La cour d'assises de Loire-Atlantique a examiné mardi la personnalité de Lydie Troadec. Elle comparaît aux côtés de son ex compagnon, Hubert Caouissin, jugé pour quadruple meurtre. La quinquagénaire encourt 3 ans de prison pour l'avoir aidé à cacher les traces du crime.

Lydie Troadec (à droite) au procès qui a commencé lundi à la cour d'assises de Loire-Atlantique
Lydie Troadec (à droite) au procès qui a commencé lundi à la cour d'assises de Loire-Atlantique © AFP / Benoit PEYRUCQ

Lydie Troadec parle d'une voix égale. Vêtue d'un pull blanc, elle a une silhouette de ballerine, menue, le visage encadré de longs cheveux bruns. Elle n'a pas échangé un regard avec Hubert Caouissin, assis à deux mètres d'elle. Au premier abord, ses mots sont souvent stéréotypés. Son frère Pascal? "Je l'aime bien", dit-elle, avant que la présidente lui fasse remarquer qu'il est étrange d'en parler au présent, quatre ans après sa mort violente.

Charlotte et Sébastien, sa nièce et son neveu, également morts ce soir de février 2017 dans leur pavillon d'Orvault ? "Ils étaient gentils". Sa belle-sœur Brigitte, la quatrième victime? Pas de problème. Mot à mot, pourtant, Lydie Troadec décrit une enfance sans affection, un père dur et exigeant, une mère "gentille, mais handicapée des sentiments".

Tout est flou et parfois contradictoire avec Lydie Troadec. Ce frère, dont elle dit avoir été proche, elle dit aussi qu'il la frappait quand ils étaient enfants, qu'il était jaloux d'elle ; elle raconte avoir pris ses distances, tout en lui reprochant d'avoir coupé les ponts avec elle à l'âge adulte. 
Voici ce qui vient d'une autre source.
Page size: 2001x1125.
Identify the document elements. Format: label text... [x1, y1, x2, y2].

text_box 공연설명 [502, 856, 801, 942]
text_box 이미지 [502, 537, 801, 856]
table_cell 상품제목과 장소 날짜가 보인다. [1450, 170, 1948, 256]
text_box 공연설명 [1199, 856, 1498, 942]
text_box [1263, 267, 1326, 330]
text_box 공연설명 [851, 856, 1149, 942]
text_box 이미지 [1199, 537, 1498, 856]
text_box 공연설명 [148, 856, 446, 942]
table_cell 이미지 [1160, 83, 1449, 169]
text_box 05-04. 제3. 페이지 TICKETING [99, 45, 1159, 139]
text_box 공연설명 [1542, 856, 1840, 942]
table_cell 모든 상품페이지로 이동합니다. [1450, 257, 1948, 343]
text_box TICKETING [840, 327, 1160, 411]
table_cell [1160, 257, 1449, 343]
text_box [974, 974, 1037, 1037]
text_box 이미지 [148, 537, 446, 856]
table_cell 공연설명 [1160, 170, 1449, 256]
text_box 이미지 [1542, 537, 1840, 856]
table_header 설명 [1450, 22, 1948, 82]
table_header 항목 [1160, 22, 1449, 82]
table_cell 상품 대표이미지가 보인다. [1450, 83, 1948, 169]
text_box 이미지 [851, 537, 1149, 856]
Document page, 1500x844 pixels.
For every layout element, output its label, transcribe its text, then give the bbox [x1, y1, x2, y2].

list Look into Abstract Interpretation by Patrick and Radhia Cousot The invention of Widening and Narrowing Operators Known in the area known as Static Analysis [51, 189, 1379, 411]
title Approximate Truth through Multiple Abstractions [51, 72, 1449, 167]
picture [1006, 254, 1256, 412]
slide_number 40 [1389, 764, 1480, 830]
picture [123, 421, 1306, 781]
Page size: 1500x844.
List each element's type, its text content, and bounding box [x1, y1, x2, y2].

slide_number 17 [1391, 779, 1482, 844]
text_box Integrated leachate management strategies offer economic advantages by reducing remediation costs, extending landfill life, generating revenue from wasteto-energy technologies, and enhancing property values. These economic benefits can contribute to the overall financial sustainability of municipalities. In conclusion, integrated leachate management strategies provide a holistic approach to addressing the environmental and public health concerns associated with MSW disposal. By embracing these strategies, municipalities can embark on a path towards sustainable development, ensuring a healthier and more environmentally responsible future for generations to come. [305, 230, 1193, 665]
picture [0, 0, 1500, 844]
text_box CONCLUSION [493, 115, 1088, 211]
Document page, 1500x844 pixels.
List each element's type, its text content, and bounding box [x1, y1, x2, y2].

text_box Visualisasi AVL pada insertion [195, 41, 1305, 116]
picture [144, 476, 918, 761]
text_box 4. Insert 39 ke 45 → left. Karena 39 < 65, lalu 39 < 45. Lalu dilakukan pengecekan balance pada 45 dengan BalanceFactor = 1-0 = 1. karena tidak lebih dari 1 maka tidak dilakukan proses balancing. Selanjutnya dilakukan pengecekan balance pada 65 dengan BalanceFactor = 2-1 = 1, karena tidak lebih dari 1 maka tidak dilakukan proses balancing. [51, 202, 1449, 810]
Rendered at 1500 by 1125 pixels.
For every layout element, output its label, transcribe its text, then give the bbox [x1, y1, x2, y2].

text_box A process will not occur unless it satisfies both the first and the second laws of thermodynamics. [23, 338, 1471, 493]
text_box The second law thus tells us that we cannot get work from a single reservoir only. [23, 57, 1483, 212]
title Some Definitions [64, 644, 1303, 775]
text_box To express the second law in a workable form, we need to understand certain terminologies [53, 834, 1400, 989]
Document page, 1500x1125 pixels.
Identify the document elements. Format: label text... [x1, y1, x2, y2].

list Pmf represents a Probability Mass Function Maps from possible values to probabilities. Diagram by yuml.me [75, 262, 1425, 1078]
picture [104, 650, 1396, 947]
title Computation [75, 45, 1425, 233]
Lydie Troadec semble parfois flotter comme un bouchon au gré de l'eau, comme si elle n'avait pas vraiment d'avis. La présidente lui rappelle les surnoms odieux donnés à son frère et sa belle-sœur, retrouvés sur l'ordinateur du couple : "Crapule" et "la grosse dondon". "C'était Hubert", dit-elle. À ses côtés, brièvement, son ex-compagnon lui lance un regard acéré.

"Vous l'avez vraiment cru ?"

Le vol de l'or de la famille par Pascal, qui serait à l'origine de tout ? Certes, elle y a cru. Mais aujourd'hui, elle pense que ça n'a pas existé. Pourquoi, demande la présidente ? "Dans les médias, on dit que ça n'existe pas" répond-elle du même ton placide. 

Sa lecture du monde est exclusivement hostile. À la maternité, à l'école, au travail, dans sa famille, tout ce que font les autres est perçu comme injuste et malveillant. Sauf Hubert Caouissin, qu'elle rencontre à l'âge de 37 ans : "Il m'a aidé à avoir une meilleure image des hommes", dit-elle. Elle le reconnaît, en se retranchant dans leur ferme du Finistère, "on s'est coupés du monde". Un isolement qui a laissé libre cours à leur paranoïa. Ils déscolarisent leur fils, qu'ils pensent harcelé à l'école. Ils vont jusqu'à imaginer que Pascal et Brigitte veulent le tuer, toujours à cause de cette histoire d'or. "Vous l'avez vraiment cru ?" demande la présidente. Lydie Troadec marque un long silence. "C'est ce que Hubert m'a dit."

Le patient interrogatoire de la présidente finit par faire éclater ce calme apparent. Lydie Troadec se souvient des crises d'Hubert Caouissin, après son "burn-out" en 2013 : "Il se tapait la tête contre les murs… J'avais mal pour lui" dit-elle avec des larmes dans la voix. Que ressent-elle aujourd'hui ? "De la colère." Contre Hubert, et contre elle-même. "J'ai pas vu qu'il était malade, je suis passée à côté" dit-elle entre deux sanglots. "Je culpabilise… Si je m'en étais rendue compte, tout ça ne serait peut être pas arrivé". 

Hubert Caouissin garde les yeux baissés. Mercredi, la cour se penchera sur sa personnalité.